Video by Meat Loaf
- Released: October 15, 2007
- Recorded: March 18, 2007
- Venue: Budweiser Gardens, London, Ontario, Canada
- Genre: Hard rock, progressive rock
- Length: 2:25:00
- Label: Hip-O

Meat Loaf chronology
| Bat Out of Hell III: The Monster Is Loose (2006) | 3 Bats Live (2007) | Guilty Pleasure Tour Live in Sydney (2012) |

= 3 Bats Live =

3 Bats Live is a music DVD by rock singer Meat Loaf. Recorded on March 18, 2007 at London, Ontario during his "Seize the Night" tour, it mainly features songs from the Bat Out of Hell trilogy. The DVD was released in the UK on October 15, 2007, and in the UK on November 20, 2007.

== Track listing ==
All songs by Jim Steinman, unless otherwise noted.

1. "All Revved Up with No Place to Go" (very short version)
2. "Paradise by the Dashboard Light"
3. "You Took the Words Right Out of My Mouth"
4. "Out of the Frying Pan (And Into the Fire)"
5. "Life Is a Lemon and I Want My Money Back"
6. "I'd Do Anything for Love (But I Won't Do That)"
7. "Objects in the Rear View Mirror May Appear Closer than They Are"
8. "Rock and Roll Dreams Come Through"
9. "Seize the Night" (very short version)
10. "The Monster Is Loose" (John 5/Desmond Child/Nikki Sixx)
11. "Bad for Good"
12. "If It Ain't Broke, Break It"
13. "Blind as a Bat" (Child/James Michael)
14. "Two Out of Three Ain't Bad"
15. "Bat Out of Hell"
16. "Black Betty" (Traditional)
17. "It's All Coming Back to Me Now"
18. "Mercury Blues"
19. "Gimme Shelter" (Jagger/Richards)

== Extra features ==
Extra features include the videos for "It's All Coming Back to Me Now" and "Cry Over Me", both directed by P. R. Brown. It also contains the "Monster Is Loose Animated Short Film" and "Making the Monster: Making of Bat Out of Hell III", that were included on the CD+DVD UK edition of the Bat III album. A second disc contains a ninety-minute retrospective documentary called Meat Loaf: In Search of Paradise, about preparations for the tour and its first leg.

== Other editions ==
A Limited Collectors "deluxe edition" box was also released, which includes a replica tour programme, tour poster, bat shaped sticker and guitar pick.

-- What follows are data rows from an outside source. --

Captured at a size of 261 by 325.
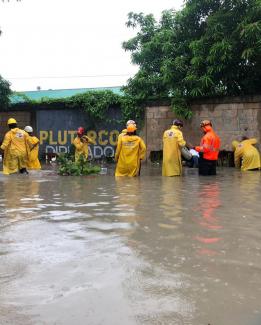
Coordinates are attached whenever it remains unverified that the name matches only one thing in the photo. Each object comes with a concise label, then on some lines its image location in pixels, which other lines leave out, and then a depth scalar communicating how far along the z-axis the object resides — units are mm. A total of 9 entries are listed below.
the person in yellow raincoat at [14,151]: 11711
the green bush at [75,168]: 11352
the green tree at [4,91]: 17031
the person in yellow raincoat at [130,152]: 11094
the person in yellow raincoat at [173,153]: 11039
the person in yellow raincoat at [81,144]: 13974
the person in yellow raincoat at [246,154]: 12461
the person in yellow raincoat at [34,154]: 13702
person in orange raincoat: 11328
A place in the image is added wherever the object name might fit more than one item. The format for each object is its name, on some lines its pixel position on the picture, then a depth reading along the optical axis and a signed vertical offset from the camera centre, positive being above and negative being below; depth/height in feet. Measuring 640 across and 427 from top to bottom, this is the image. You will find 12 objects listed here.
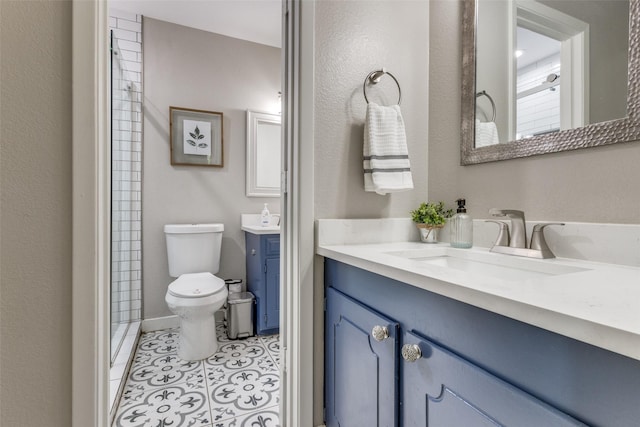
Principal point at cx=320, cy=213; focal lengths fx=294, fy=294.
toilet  5.91 -1.54
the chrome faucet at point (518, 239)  3.02 -0.27
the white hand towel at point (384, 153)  3.88 +0.81
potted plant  4.10 -0.07
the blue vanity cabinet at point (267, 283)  7.00 -1.65
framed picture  7.66 +2.05
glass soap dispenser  3.77 -0.22
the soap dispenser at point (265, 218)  8.02 -0.11
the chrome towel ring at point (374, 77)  3.97 +1.88
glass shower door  5.79 +0.19
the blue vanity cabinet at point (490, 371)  1.34 -0.89
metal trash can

A Blu-ray edition was released in the United Kingdom on November 11, 2008 by Mercury UK and is also available as an import in the United States. No official US Blu-ray release has been set at this time by Hip-O or Mercury.

== Personnel ==
- Meat Loaf – lead vocals
- Kasim Sulton – bass, Vocals
- John Miceli – drums
- Mark Alexander – keyboards, vocals
- Paul Crook – guitars
- Randy Flowers – guitars, vocals
- Dave Luther – Saxophone, keyboards, vocals
- Marion Raven – guest vocals
- Aspen Miller – vocals
- "C.C." Coletti-Jablonski – vocals

==Certifications==

| Region | Certification | Certified units/sales |
| United Kingdom (BPI) | Gold | 25,000^{*} |
^{*} Sales figures based on certification alone.